Because of this, Linda Jamison of the Center for Strategic and International Studies says the UN needs a rapid deployment force. "The UN really does have to have a rapid reaction capability, which means communication, boots on the ground but it also should be observers, military experts," she said, " all kinds of people at different levels to report back to the Security Council about what is really taking place in a conflict region, immediately."

With peacekeeping and humanitarian missions its main focus, much of the U.N.'s work is now done in the field, away from offices in New York, Geneva, or other cities.  Mr.
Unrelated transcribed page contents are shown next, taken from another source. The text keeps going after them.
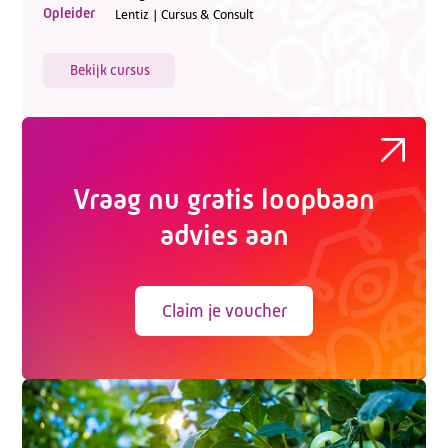
Opleider
Lentiz | Cursus & Consult
Bekijk cursus
Vraag nu gratis loopbaan
advies aan
Claim je voucher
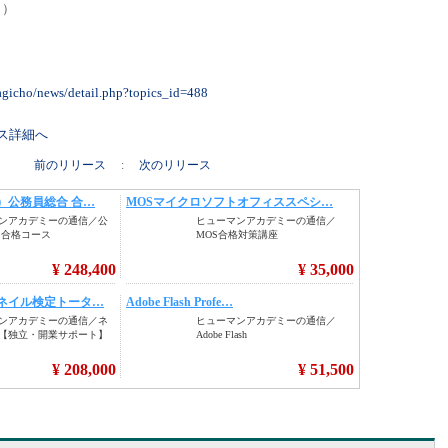
日）
uragicho/news/detail.php?topics_id=488
リース詳細へ
前のリリース
:
次のリリース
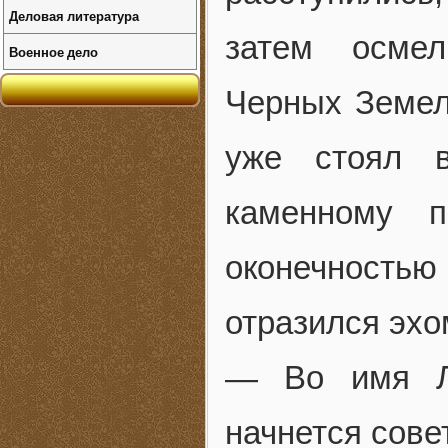
Деловая литература
затем осмел
Военное дело
Черных Земел
уже стоял в
каменному п
оконечностью
отразился эхом
— Во имя Лу
начнется сове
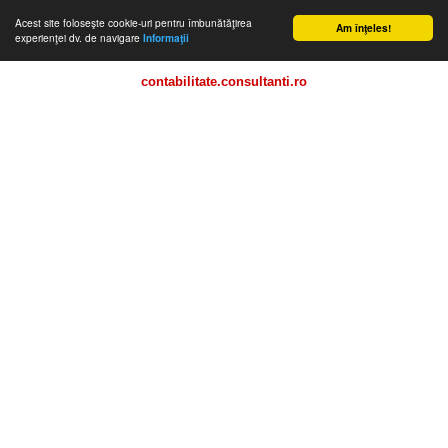
Acest site foloseşte cookie-uri pentru îmbunătăţirea
Am înţeles!
experienţei dv. de navigare
Informaţii
contabilitate.consultanti.ro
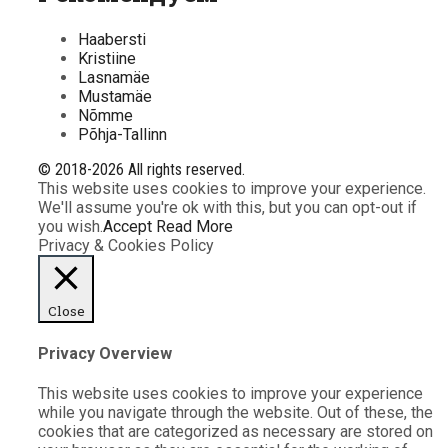
Haabersti
Kristiine
Lasnamäe
Mustamäe
Nõmme
Põhja-Tallinn
© 2018-2026 All rights reserved.
This website uses cookies to improve your experience.
We'll assume you're ok with this, but you can opt-out if
you wish.
Accept
Read More
Privacy & Cookies Policy
Close
Privacy Overview
This website uses cookies to improve your experience
while you navigate through the website. Out of these, the
cookies that are categorized as necessary are stored on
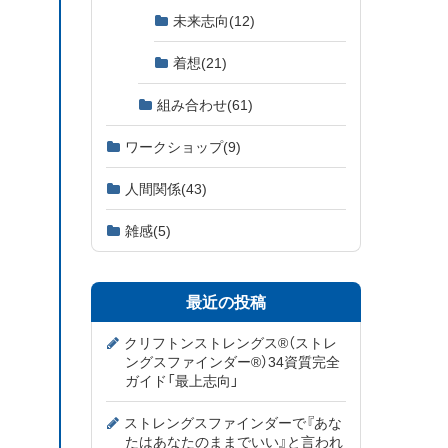
未来志向
(12)
着想
(21)
組み合わせ
(61)
ワークショップ
(9)
人間関係
(43)
雑感
(5)
最近の投稿
クリフトンストレングス®（ストレ
ングスファインダー®）34資質完全
ガイド「最上志向」
ストレングスファインダーで『あな
たはあなたのままでいい』と言われ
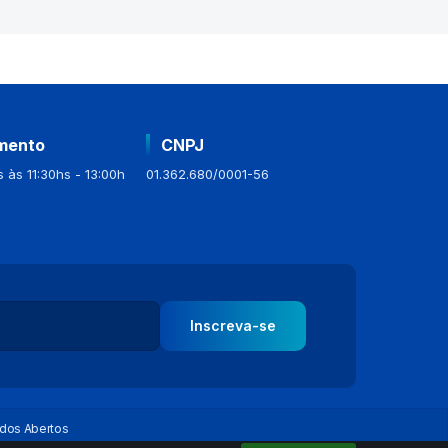
mento
CNPJ
 às 11:30hs - 13:00h
01.362.680/0001-56
Inscreva-se
dos Abertos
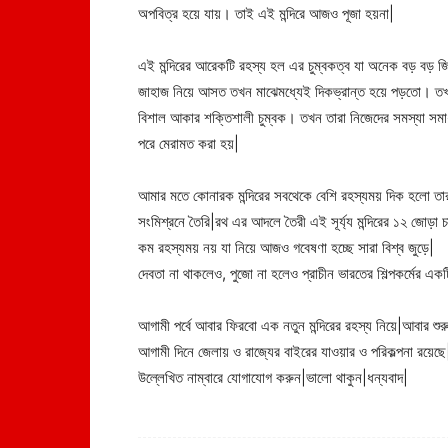
অপবিত্র হয়ে যায়। তাই এই মন্দিরে আজও পূজা হয়না|
এই মন্দিরের আরেকটি রহস্য হল এর চুম্বকত্ব যা অনেক বড় বড় জ
জাহাজ নিয়ে আসত তখন মাঝেমধ্যেই দিকভ্রান্ত হয়ে পড়তো। তখ
বিশাল আকার শক্তিশালী চুম্বক। তখন তারা নিজেদের সমস্যা সমাধানের
পরে মেরামত করা হয়|
আমার মতে কোনারক মন্দিরের সবথেকে বেশি রহস্যময় দিক হলো তার নি
সংমিশ্রনে তৈরি|রথ এর আদলে তৈরী এই সূর্য্য মন্দিরের ১২ জোড়া চাক
কম রহস্যময় নয় যা নিয়ে আজও গবেষণা হচ্ছে সারা বিশ্ব জুড়ে|
দেবতা না থাকলেও, পুজো না হলেও প্রাচীন ভারতের শিল্পকর্মের একটি 
আগামী পর্বে আবার ফিরবো এক নতুন মন্দিরের রহস্য নিয়ে|আবার শু
আগামী দিনে জেলায় ও রাজ্যের বাইরের যাওয়ার ও পরিকল্পনা রয়ে
উল্লেখিত নাম্বারে যোগাযোগ করুন|ভালো থাকুন|ধন্যবাদ|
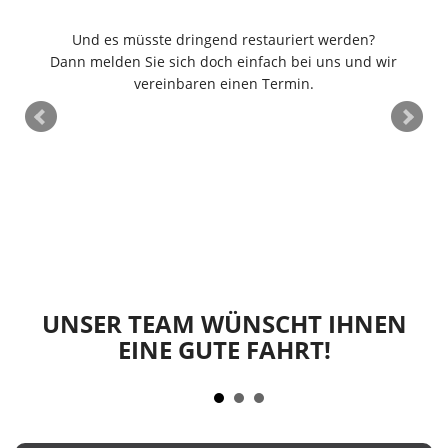
ie
Und es müsste dringend restauriert werden?
Dann melden Sie sich doch einfach bei uns und wir
vereinbaren einen Termin.
m
in
en
UNSER TEAM WÜNSCHT IHNEN
EINE GUTE FAHRT!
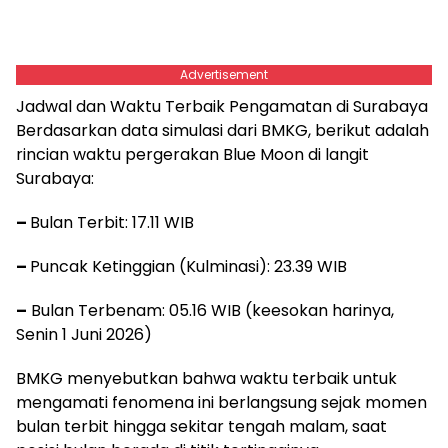
Advertisement
Jadwal dan Waktu Terbaik Pengamatan di Surabaya
Berdasarkan data simulasi dari BMKG, berikut adalah
rincian waktu pergerakan Blue Moon di langit
Surabaya:
–
Bulan Terbit: 17.11 WIB
–
Puncak Ketinggian (Kulminasi): 23.39 WIB
–
Bulan Terbenam: 05.16 WIB (keesokan harinya,
Senin 1 Juni 2026)
BMKG menyebutkan bahwa waktu terbaik untuk
mengamati fenomena ini berlangsung sejak momen
bulan terbit hingga sekitar tengah malam, saat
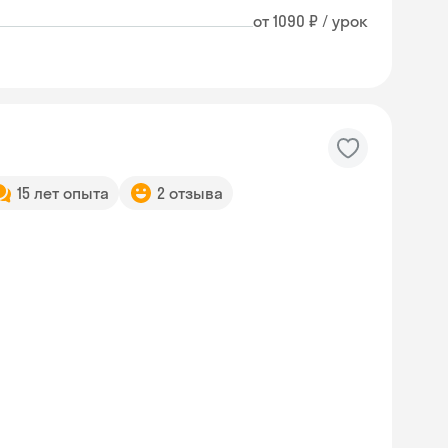
от 1090 ₽ / урок
15 лет опыта
2 отзыва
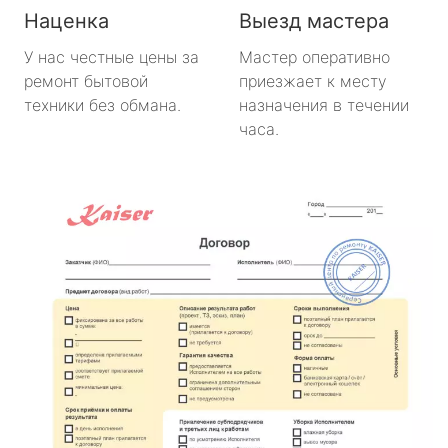
Наценка
Выезд мастера
У нас честные цены за
Мастер оперативно
ремонт бытовой
приезжает к месту
техники без обмана.
назначения в течении
часа.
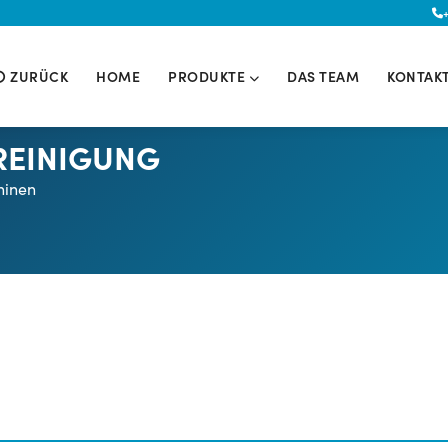
ZURÜCK
HOME
PRODUKTE
DAS TEAM
KONTAK
REINIGUNG
hinen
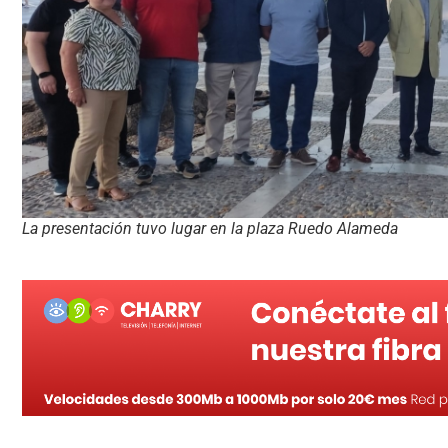
La presentación tuvo lugar en la plaza Ruedo Alameda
Annan's reforms are aimed at improving field staff while making personnel cuts at home offices, and out-sourcing some administrative tasks.

These proposals are already meeting resistance from staffers, and from some developing countries led by South Africa.  These member states feel the reforms are being forced on the U.N. by the United States in an effort to concentrate more power in the Secretariat and dilute the influence of developing nations.

Such resistance is misguided, according to Columbia University's Edward Luck.

 
Edward Luck
  
"To want the U.N. to be better managed, to have its operations function more smoothly, to have better coordination and coherence in the system, these are not favors to the United States, these are favors to the U.N. and to all the member states to have it operate more effectively," he noted.

For his part, the U.S. envoy to the U.N., John Bolton, has welcomed the proposals and called for their approval. 


John Bolton (file photo)   
  
"What the chances are for a truly successful reform, I don't know.  But it is a test for the United Nations, it is a test for the seriousness of the commitment of member governments to wanting to have a truly effective United Nations system and that is what we're pressing for and that is what we hope we will succeed in achieving," he said.

The proposed reforms come in the wake of last year's investigation of the UN's Oil-for-Food program for Iraq, which concluded that shoddy UN oversight was partly to blame for widespread corruption. 

While not mentioning the investigation, Mr. Annan did stress the need for radical change. "What is needed and what we now have, a precious opportunity to undertake, is a radical overhaul of the entire secretariat, its rules, its structures, its systems, to bring it more in line with today's realities and enable it to perform the new kinds of operations that member states now expect of it," he said.

Mr. Annan's proposed reforms come as he prepares to step down later this year, a factor some say may slow down the momentum for needed change.